## Records for processing
··········

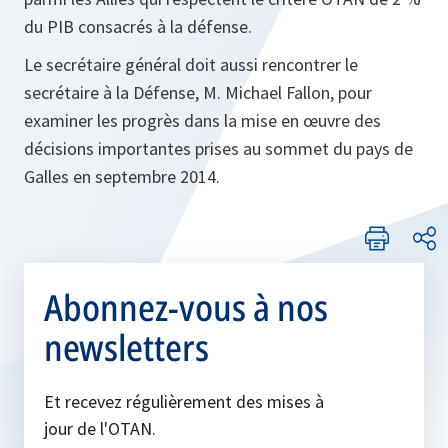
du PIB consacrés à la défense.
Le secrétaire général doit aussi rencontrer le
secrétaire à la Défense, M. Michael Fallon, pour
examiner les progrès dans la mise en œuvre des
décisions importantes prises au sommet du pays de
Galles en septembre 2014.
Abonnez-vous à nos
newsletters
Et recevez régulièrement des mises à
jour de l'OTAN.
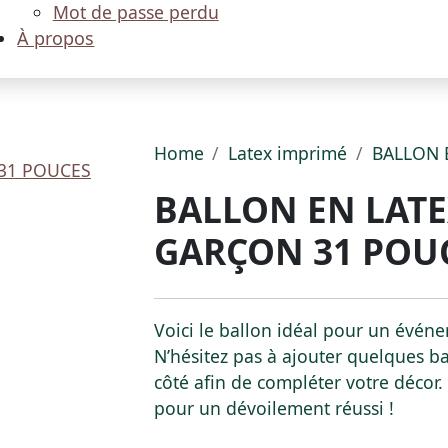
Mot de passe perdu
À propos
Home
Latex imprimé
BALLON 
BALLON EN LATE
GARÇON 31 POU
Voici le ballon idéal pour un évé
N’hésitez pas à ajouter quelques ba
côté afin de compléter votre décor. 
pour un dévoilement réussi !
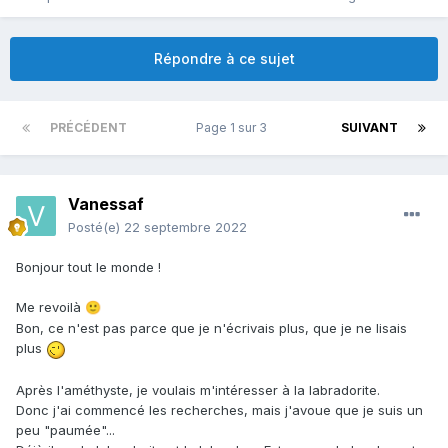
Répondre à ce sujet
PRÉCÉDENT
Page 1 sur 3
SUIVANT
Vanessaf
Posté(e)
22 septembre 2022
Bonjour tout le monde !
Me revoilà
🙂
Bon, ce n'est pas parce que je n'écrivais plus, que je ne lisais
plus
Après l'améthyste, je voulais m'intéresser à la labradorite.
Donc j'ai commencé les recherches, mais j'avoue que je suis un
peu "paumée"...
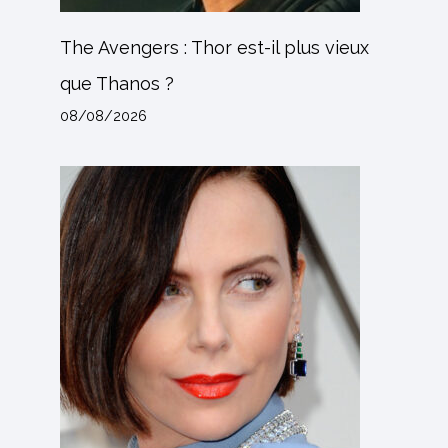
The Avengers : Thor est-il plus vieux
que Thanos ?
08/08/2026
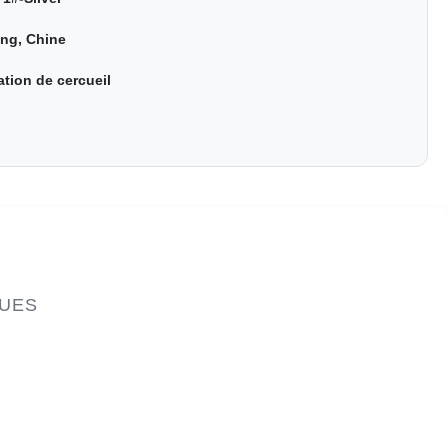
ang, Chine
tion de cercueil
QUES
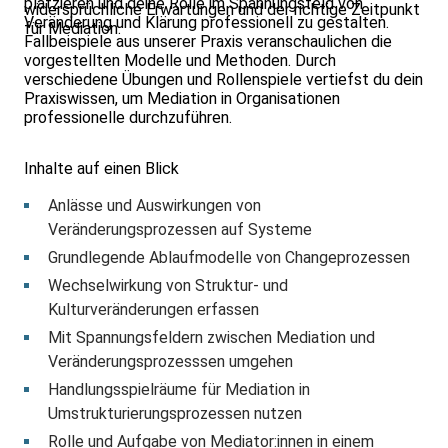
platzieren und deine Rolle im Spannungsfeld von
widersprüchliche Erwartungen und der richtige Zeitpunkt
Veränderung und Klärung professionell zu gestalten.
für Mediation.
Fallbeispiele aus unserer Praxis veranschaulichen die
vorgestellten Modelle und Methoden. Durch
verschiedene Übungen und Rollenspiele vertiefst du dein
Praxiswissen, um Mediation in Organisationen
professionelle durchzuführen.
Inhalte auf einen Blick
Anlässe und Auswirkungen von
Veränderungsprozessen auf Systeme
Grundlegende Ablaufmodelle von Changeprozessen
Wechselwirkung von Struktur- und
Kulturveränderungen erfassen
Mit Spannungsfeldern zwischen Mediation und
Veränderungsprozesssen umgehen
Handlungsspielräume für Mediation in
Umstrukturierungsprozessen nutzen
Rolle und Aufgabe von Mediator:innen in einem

··········

## Exercise instructions
Can you rewrite the text of all the records above with "Mediation" replaced by "Konfliktklärung" wherever it appears, changing nothing else? Leave the pictures out of your answer.

## Exercise result
du PIB consacrés à la défense.
Le secrétaire général doit aussi rencontrer le
secrétaire à la Défense, M. Michael Fallon, pour
examiner les progrès dans la mise en œuvre des
décisions importantes prises au sommet du pays de
Galles en septembre 2014.
Abonnez-vous à nos
newsletters
Et recevez régulièrement des mises à
jour de l'OTAN.
Mot de passe perdu
À propos
Home
Latex imprimé
BALLON 
BALLON EN LATE
GARÇON 31 POU
Voici le ballon idéal pour un évé
N’hésitez pas à ajouter quelques ba
côté afin de compléter votre décor. 
pour un dévoilement réussi !
Répondre à ce sujet
PRÉCÉDENT
Page 1 sur 3
SUIVANT
Vanessaf
Posté(e)
22 septembre 2022
Bonjour tout le monde !
Me revoilà
🙂
Bon, ce n'est pas parce que je n'écrivais plus, que je ne lisais
plus
Après l'améthyste, je voulais m'intéresser à la labradorite.
Donc j'ai commencé les recherches, mais j'avoue que je suis un
peu "paumée"...
The Avengers : Thor est-il plus vieux
que Thanos ?
08/08/2026
ang, Chine
tion de cercueil
QUES
platzieren und deine Rolle im Spannungsfeld von
widersprüchliche Erwartungen und der richtige Zeitpunkt
Veränderung und Klärung professionell zu gestalten.
für Konfliktklärung.
Fallbeispiele aus unserer Praxis veranschaulichen die
vorgestellten Modelle und Methoden. Durch
verschiedene Übungen und Rollenspiele vertiefst du dein
Praxiswissen, um Konfliktklärung in Organisationen
professionelle durchzuführen.
Inhalte auf einen Blick
Anlässe und Auswirkungen von
Veränderungsprozessen auf Systeme
Grundlegende Ablaufmodelle von Changeprozessen
Wechselwirkung von Struktur- und
Kulturveränderungen erfassen
Mit Spannungsfeldern zwischen Konfliktklärung und
Veränderungsprozesssen umgehen
Handlungsspielräume für Konfliktklärung in
Umstrukturierungsprozessen nutzen
Rolle und Aufgabe von Mediator:innen in einem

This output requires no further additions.